II
THE STUDY OF POETRY UNDER MONTGOMERIE
"Beloved Sanders maistre of our art."
Admonition, l. 2.
The arrival in Scotland of Esme Stuart d'Aubigny in September, I579,[1] and the King's "first and magnificent" entry into Edinburgh in the next month, mark the beginning of a complete change from the latter's quiet life at Stirling. D'Aubigny was a cousin of James's father, a man of "cumlie proportion and civil behaviour," according to Melville, "upright, just, and gentle, but wanting experience in the state of the country."[2] "False"[3] has been added; yet it is likely that his influence over the young King was gained at first by nothing more objectionable than his personal charm and the boy's natural feeling for his kindred. Together, amid the grief and railings of the Kirk, they set about the overthrow of the Regent Morton and the collection at court of more congenial followers. "Papists with great ruffes and syde bellies were suffered in the presence of the Kynge."[4] "His Majesties chaste ears were frequently abused with unknown Italian and French forms of oaths, days were turned into nights, and Arran's mistress infected the air of the court." In milder language, James was easily distracted by less elevated phases of humanism than the study of the classics and Calvinistic theology.

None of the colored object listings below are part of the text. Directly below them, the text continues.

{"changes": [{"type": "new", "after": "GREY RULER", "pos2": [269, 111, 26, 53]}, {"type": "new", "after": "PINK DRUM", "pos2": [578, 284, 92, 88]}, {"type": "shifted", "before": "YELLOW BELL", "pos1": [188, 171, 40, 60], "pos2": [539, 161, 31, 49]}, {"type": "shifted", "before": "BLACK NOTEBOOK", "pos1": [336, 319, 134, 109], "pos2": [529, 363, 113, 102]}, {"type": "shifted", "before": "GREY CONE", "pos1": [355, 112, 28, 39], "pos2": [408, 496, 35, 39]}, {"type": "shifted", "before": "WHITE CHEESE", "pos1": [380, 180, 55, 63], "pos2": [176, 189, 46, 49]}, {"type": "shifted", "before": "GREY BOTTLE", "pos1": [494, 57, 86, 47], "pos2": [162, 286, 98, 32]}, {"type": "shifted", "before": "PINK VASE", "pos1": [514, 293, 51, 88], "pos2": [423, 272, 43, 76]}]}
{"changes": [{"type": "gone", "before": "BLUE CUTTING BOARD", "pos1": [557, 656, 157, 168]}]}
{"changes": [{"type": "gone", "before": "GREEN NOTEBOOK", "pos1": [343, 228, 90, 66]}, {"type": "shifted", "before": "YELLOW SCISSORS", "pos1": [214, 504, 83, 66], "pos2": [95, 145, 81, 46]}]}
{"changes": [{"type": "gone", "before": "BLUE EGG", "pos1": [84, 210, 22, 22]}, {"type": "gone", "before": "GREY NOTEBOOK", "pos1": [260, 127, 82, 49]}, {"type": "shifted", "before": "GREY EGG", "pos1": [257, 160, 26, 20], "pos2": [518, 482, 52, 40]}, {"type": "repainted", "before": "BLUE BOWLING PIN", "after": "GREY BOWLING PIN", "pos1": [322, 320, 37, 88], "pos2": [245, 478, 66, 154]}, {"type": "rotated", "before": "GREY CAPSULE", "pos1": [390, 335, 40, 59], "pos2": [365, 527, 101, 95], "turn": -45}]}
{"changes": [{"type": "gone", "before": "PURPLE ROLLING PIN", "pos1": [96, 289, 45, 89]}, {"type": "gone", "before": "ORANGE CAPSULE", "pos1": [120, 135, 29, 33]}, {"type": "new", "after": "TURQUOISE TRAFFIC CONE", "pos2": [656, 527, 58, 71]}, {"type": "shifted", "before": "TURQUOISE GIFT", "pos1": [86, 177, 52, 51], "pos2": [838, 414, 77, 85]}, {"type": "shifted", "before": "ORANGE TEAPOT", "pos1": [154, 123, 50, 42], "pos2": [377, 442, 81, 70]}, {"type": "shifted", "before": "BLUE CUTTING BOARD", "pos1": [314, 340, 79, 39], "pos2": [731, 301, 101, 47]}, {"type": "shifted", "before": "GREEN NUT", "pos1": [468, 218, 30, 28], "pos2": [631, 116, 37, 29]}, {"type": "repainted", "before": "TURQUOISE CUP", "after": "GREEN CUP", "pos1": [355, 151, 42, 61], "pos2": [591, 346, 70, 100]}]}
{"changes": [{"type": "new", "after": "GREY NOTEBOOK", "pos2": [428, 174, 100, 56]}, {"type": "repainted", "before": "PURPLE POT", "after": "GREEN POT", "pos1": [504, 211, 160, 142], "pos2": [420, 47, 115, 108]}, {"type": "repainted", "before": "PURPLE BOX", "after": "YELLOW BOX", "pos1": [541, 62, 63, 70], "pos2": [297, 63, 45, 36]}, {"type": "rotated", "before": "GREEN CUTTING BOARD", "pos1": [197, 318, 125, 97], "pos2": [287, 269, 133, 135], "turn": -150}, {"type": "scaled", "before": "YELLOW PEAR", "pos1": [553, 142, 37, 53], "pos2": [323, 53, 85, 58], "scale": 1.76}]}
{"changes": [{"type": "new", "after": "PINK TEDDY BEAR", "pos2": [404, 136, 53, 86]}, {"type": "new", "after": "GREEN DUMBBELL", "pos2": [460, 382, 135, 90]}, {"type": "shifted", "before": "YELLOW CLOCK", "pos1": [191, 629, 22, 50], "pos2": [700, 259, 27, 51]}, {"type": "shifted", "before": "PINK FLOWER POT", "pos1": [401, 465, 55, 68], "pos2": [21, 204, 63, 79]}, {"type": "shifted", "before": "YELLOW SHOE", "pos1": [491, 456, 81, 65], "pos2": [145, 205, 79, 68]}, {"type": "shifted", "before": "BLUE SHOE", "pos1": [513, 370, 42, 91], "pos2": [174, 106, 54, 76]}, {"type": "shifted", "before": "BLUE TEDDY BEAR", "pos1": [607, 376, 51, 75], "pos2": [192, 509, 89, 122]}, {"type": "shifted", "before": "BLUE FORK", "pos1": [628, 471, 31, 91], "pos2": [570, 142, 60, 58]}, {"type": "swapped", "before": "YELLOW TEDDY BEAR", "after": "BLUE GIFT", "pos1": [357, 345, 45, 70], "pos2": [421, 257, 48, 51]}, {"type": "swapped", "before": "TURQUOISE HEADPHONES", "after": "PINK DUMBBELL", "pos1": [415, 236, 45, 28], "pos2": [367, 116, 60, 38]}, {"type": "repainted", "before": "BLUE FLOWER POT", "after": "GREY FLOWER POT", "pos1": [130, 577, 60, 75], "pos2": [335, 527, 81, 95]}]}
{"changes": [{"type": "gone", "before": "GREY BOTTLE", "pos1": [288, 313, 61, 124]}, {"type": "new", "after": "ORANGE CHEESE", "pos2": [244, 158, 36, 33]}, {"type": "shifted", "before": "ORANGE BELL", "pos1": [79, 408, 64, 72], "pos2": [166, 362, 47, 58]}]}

Among those who found the change not unpleasant was
- ↑ D'Aubigny arrived at Stirling September 15. James entered Edinburgh on the 29th of the same month, but the formal celebration did not take place until the i5th of October. (Moysie's Memoirs, Bann. Club, p. 25.)
- ↑ Memoirs, Bann. Club, p. 240.
- ↑ Andrew Lang, History of Scotland, Vol. II, p. 264. D'Aubigny is thought to have served the Catholic interest (which, be it said in his favor, was by no means his own) throughout his stay in Scotland.
- ↑ Bowes' Correspondence, Surtees Soc., p. 136.